Quand on parle d’investir dans des projets d’equity, on a tendance à se focaliser surtout sur la durée et le rendement total. Plus l’horizon est long, plus on suppose que le risque est élevé — on entre plus tôt dans l’opération — et, donc, on attend (et on exige) du gestionnaire un rendement plus important en échange de notre argent.

Jusque-là, tout va bien. Mais il faut aller plus loin et analyser comment les bénéfices de l’opération sont répartis et, surtout, comment cette répartition aligne les intérêts du gestionnaire et des investisseurs d’Urbanitae.

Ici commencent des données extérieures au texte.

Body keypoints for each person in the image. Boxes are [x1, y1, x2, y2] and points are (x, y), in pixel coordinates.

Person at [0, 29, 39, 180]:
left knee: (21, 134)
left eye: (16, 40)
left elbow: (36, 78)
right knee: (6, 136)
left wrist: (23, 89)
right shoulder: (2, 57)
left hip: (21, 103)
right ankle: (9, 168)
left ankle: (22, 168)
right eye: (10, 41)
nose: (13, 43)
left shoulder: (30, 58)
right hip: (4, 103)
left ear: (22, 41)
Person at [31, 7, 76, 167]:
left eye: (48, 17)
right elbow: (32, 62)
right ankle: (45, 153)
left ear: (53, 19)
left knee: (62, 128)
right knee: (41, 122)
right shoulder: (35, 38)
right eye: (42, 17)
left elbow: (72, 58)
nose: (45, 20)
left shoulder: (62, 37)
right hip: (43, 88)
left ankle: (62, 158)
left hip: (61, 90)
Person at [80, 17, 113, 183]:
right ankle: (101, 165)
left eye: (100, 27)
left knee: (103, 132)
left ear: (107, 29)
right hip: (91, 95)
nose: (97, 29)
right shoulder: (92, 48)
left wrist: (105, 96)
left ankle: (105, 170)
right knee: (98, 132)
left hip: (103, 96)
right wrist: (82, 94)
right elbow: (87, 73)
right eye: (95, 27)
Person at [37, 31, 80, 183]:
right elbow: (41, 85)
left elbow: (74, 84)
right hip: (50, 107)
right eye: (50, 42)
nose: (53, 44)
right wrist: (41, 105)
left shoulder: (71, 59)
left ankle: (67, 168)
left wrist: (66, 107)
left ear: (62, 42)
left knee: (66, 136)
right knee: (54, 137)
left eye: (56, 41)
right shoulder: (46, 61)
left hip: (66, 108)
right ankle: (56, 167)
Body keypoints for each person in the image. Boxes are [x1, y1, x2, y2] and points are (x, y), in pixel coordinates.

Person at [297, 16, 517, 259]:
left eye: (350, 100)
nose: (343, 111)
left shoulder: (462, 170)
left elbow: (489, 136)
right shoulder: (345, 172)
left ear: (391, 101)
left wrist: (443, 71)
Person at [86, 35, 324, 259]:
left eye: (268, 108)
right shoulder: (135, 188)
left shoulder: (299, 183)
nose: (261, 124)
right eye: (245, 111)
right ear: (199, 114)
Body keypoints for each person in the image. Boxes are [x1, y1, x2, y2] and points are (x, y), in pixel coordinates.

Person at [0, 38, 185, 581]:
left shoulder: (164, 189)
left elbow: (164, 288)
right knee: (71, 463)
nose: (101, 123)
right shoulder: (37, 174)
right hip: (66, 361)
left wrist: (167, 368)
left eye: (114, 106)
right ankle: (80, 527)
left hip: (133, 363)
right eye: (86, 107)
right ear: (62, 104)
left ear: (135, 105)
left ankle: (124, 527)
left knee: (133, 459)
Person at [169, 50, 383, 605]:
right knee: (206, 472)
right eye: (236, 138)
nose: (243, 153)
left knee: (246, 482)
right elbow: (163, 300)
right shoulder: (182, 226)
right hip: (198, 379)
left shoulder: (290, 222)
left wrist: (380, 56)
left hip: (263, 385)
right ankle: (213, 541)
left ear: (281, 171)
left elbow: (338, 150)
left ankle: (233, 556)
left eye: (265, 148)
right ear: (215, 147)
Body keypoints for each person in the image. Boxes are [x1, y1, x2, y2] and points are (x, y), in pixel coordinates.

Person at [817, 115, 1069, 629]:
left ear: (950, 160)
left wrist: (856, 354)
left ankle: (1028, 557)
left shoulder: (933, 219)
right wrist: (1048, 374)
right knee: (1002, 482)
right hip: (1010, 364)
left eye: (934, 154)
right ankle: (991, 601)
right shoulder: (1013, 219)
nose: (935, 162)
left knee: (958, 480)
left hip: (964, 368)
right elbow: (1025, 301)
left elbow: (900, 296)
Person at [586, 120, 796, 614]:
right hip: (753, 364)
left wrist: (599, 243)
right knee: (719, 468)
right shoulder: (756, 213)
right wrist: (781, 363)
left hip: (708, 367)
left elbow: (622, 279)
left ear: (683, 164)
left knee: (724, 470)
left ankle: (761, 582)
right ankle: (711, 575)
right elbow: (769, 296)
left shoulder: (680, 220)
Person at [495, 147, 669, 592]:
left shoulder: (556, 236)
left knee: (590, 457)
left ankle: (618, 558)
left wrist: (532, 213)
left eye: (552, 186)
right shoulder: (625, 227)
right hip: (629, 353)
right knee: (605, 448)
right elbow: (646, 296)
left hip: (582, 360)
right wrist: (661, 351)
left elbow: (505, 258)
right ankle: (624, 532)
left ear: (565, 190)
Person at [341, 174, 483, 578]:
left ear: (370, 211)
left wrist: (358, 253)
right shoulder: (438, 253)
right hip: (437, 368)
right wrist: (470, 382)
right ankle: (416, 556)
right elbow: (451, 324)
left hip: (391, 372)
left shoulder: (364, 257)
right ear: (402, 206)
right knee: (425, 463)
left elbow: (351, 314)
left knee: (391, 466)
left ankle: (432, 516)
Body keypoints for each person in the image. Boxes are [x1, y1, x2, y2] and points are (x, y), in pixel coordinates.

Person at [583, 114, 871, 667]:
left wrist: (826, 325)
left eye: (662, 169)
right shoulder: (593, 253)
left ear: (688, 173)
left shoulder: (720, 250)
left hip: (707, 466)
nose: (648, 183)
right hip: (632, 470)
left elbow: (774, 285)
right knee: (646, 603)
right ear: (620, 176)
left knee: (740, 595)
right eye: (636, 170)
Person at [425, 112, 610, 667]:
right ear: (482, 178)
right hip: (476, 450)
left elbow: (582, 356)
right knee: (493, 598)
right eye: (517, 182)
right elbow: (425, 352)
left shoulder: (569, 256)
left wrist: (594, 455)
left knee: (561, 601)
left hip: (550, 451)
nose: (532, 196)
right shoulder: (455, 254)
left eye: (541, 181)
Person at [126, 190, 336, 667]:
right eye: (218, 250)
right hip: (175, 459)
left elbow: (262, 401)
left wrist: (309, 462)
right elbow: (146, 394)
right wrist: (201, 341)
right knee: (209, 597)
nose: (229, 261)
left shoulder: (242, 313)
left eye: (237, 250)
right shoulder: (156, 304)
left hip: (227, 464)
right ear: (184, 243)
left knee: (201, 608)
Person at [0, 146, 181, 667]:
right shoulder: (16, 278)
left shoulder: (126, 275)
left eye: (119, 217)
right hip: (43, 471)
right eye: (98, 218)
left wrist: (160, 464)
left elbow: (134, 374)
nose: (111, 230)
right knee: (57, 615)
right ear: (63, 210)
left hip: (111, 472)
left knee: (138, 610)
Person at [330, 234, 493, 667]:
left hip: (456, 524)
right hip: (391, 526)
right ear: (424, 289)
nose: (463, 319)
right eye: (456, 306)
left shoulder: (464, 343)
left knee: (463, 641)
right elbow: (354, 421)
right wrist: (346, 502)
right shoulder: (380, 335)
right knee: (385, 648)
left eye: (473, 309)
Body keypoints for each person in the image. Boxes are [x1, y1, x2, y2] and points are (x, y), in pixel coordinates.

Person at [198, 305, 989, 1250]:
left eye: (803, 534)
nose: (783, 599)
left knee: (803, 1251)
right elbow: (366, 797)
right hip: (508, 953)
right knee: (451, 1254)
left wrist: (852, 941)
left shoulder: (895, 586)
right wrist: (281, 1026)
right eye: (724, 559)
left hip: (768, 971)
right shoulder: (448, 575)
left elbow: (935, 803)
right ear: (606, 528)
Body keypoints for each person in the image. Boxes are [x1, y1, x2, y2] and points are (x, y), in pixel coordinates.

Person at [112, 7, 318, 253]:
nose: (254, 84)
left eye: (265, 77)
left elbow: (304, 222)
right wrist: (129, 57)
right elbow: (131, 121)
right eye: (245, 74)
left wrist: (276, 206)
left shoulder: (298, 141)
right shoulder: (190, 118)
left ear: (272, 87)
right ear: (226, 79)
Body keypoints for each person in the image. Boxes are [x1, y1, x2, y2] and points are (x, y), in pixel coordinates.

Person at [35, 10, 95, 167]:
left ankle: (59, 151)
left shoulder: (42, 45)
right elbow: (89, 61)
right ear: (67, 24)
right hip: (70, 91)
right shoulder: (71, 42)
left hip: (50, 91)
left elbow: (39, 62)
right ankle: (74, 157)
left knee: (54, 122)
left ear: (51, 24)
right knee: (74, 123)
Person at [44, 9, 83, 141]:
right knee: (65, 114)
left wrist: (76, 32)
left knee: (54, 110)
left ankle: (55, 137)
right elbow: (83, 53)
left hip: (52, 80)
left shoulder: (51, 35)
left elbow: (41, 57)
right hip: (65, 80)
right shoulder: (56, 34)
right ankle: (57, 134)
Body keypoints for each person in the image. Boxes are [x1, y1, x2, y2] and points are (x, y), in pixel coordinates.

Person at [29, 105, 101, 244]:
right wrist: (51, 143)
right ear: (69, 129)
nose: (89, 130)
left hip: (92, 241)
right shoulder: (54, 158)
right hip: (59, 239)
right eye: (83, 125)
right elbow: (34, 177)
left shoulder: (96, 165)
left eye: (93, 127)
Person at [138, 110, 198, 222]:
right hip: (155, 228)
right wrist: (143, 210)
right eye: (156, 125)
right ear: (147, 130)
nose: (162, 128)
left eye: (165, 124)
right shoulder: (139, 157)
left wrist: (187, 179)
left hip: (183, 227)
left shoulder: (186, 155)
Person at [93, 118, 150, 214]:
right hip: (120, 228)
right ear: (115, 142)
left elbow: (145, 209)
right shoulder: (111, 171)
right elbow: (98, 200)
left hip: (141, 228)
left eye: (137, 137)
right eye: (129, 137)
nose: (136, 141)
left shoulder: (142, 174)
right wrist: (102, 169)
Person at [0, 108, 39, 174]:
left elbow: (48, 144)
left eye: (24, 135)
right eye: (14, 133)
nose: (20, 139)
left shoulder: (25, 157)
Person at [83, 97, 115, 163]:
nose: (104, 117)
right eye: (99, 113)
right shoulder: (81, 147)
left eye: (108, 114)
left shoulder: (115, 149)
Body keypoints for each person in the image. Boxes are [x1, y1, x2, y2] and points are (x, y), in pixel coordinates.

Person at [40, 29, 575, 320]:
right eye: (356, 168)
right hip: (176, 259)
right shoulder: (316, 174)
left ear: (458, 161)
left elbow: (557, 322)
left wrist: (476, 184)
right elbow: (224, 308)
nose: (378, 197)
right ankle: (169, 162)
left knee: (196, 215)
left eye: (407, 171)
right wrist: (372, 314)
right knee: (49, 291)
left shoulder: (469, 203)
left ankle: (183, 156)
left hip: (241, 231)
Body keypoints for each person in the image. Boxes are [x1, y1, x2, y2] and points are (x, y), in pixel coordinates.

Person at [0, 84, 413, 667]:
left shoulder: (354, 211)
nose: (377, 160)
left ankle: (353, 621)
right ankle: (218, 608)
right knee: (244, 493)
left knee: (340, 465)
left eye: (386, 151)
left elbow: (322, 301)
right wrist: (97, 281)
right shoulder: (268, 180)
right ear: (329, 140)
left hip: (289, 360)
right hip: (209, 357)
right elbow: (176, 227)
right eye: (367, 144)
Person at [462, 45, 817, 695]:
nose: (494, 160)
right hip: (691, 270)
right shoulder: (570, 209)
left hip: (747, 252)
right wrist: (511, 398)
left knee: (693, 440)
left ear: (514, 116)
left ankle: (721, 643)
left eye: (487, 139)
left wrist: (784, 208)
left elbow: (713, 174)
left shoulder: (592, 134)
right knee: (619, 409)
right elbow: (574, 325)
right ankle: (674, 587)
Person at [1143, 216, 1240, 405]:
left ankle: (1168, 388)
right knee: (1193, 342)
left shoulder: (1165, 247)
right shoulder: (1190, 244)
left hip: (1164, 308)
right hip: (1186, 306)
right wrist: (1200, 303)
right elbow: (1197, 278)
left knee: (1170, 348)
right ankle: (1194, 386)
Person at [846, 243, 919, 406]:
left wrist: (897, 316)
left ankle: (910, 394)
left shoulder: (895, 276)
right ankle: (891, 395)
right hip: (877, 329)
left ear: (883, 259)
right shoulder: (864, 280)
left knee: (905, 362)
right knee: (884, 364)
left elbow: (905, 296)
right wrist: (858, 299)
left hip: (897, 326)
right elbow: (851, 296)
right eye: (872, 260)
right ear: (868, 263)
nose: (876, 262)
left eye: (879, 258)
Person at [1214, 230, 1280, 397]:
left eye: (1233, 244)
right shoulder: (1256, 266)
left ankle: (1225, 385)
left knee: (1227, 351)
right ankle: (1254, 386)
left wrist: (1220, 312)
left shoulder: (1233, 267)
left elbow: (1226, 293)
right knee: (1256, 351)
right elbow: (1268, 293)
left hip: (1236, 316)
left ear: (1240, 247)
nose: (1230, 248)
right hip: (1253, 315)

C’est pourquoi, dans un projet immobilier en equity, il ne suffit pas de regarder le rendement cible. Deux projets peuvent viser un rendement similaire et, pourtant, le distribuer de manière très différente. La clé, c’est la cascade de paiement (aussi appelée waterfall) : l’ensemble des règles qui déterminent qui est payé en premier, combien, et à partir de quel seuil le gestionnaire commence à participer à l’upside (le bénéfice).

Comprendre ces règles t’aide sur deux points essentiels :

  • Savoir quel rendement te revient selon chaque scénario.
  • Voir comment les incitations s’alignent entre investisseurs et gestionnaire.

Qu’est-ce qu’une waterfall et pourquoi est-ce important ?

Une cascade de paiement (waterfall) organise la distribution de la trésorerie disponible du projet. Dit simplement : elle fixe l’ordre des priorités et les paliers de répartition.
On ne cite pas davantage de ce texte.